Here's an example.  Suppose you have a sheet that looks like this:

A
B
1
TypeID
Type Name
219551

Then we can fill in the "Type Name" column with the following formula:
=QUERY( IMPORTRANGE(TABLEREF, "invTypes!A1:C65000"), "select Col3 where Col1 = " & A2 & " limit 1", FALSE)
where "TABLEREF" is a URL referring to the SDE Google Sheet.  The IMPORTRANGE function pulls in the given range from a sheet named "invTypes" (this is a sheet in the workbook of TABLEREF).  The QUERY statement selects the third column of the imported range when the first column matches our type ID.  We're using a very simple query here, but the QUERY function allows many more SQL-like abstractions (like "avg"), you can read all about it here.  One thing the documentation doesn't make explicit is that column names from an imported sheet are always "Col1", "Col2", ..., etc., regardless of how they're actually named in the source sheet.  If you're using QUERY within the same sheet, then you use the regular columns names for the sheet you're querying.
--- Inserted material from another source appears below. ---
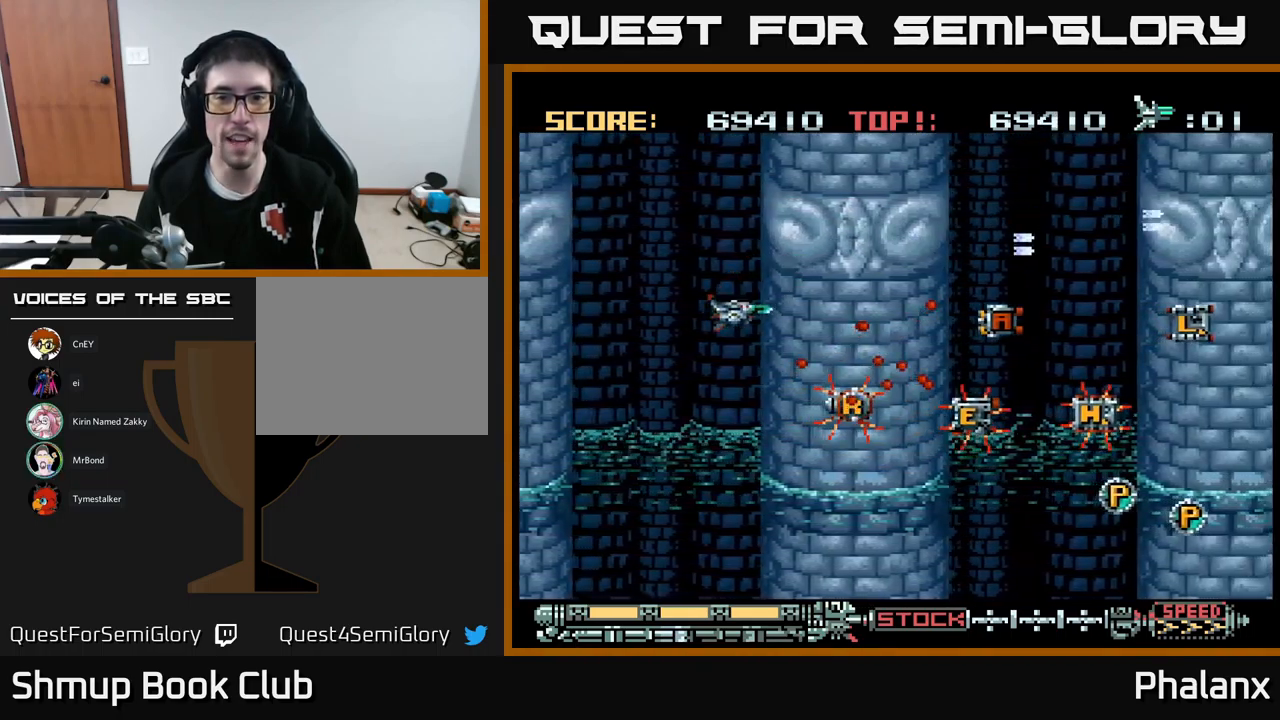
{"buttons": ["B", "DPAD_DOWN"], "events": [[84, "DPAD_LEFT", "up"], [184, "DPAD_DOWN", "up"], [484, "DPAD_DOWN", "down"]]}
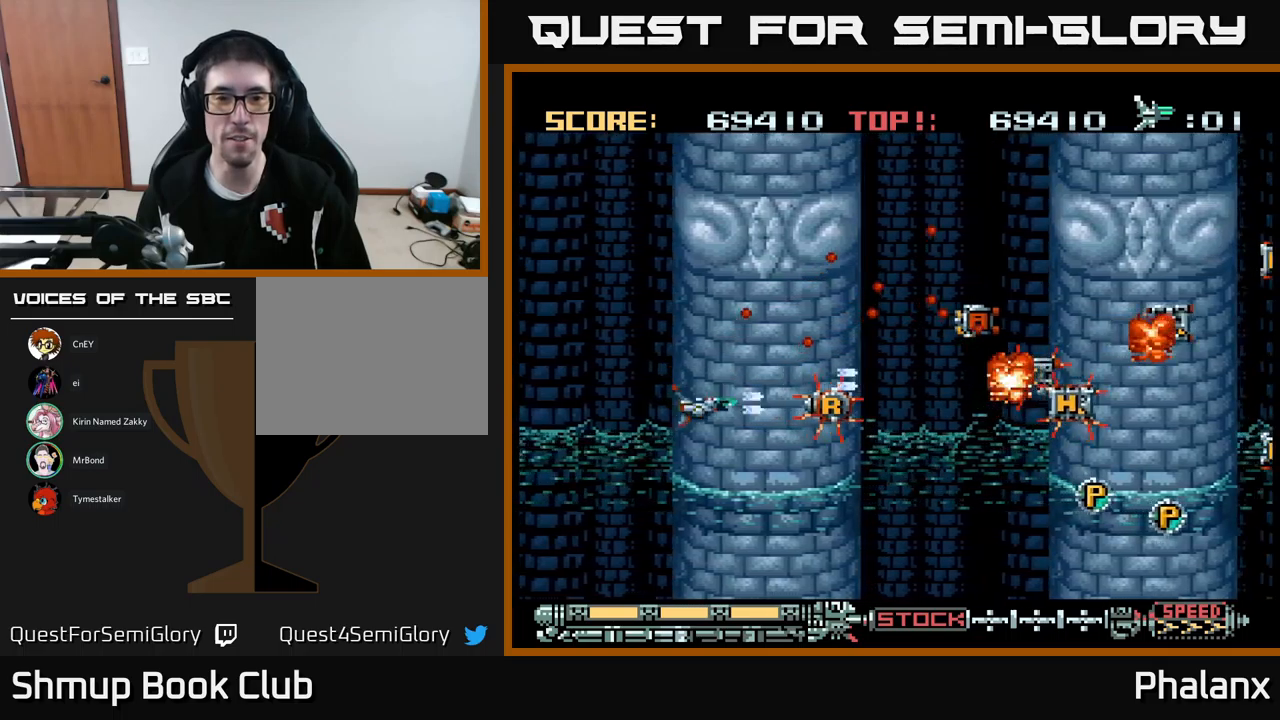
{"buttons": ["B", "DPAD_LEFT"], "events": [[17, "DPAD_DOWN", "up"], [433, "DPAD_LEFT", "down"]]}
It's important to get the TABLEREF correct, otherwise the import won't work, and it's non-obvious how to get the correct URL here.  The short version is: if you're using a link that has the form: https://drive.google.com/...  then you're doing it wrong.  The URL you want will look something like: https://docs.google.com/spreadsheets/d/...  (this is the form shared at the top of this post).  The easiest way to find this link is to actually open the sheet in Drive.  The correct URL is the link in your browser address bar when you're looking at the actual page.  To make it easier to figure out the correct URL, each of the sheets I exported above installs a menu option which shows the proper URL.  You can access this function by loading the SDE Sheet, then selecting "SDE Tools" → "Get Import URL".

Still confused?  Take a look at this video for a demo using an SDE sheet.

How It's Made


It's a multi-step process to construct the whole sheet, but the process always starts from the SDE export that Steve Ronuken provides here.  Among the many formats provided, Steve provides each table as an excel file.  The TL;DR is that I import all of these individual files as sheets in a giant Google Sheets workbook.  There are a few intermediate steps along the way to deal with various sizing limits.  Here's the process (this is on a Windows machine since I need Excel and VisualBasic for one of the steps):

  1. First, download all the excel files.  I use a simple bash oneliner running in cygwin:

    for i in `curl -s https://www.fuzzwork.co.uk/dump/proteus-1.0-109795/ | egrep -o '[a-zA-Z]+\.xls\.bz2' | sort -u` ; do curl -o ${i} https://www.fuzzwork.co.uk/dump/proteus-1.0-109975/${i} ; done

    The important bit is the path for the release you want to build (in this case, Proteus).  When this step completes, you'll have bzip'd copies of every excel file.  Run "bzip2 -d *.bz2" to uncompress everything.
  2. Ideally, I'd now compile all the sheets together into a giant Excel workbook and import into Google Sheets.  But that doesn't work because the resulting Excel file is too big for Google Sheets.  So instead, I have to do things in three batches (two might work, I didn't try).  Each batch consists of building a consolidated Excel workbook, and proceeds as follows:
    1. Divide the downloaded Excel files into three batches.  Here's how I divided things:
      batch 1 : agtAgents through dgmTypeEffects
      batch 2 : eveIcons through invTypes
      batch 3: mapConstellationJumps through warCombatZoneSystems
    2. Assemble the files in each batch into a consolidated Excel file.  You can do this following the guidance here.  My version of their Visual Basic script looks as follows:

      Sub simpleXlsMerger()
      Dim bookList As Workbook
      Dim mergeObj As Object, dirObj As Object, filesObj As Object, everyObj As Object
      Dim worksheetName As String
      Application.ScreenUpdating = False
      Set mergeObj = CreateObject("Scripting.FileSystemObject")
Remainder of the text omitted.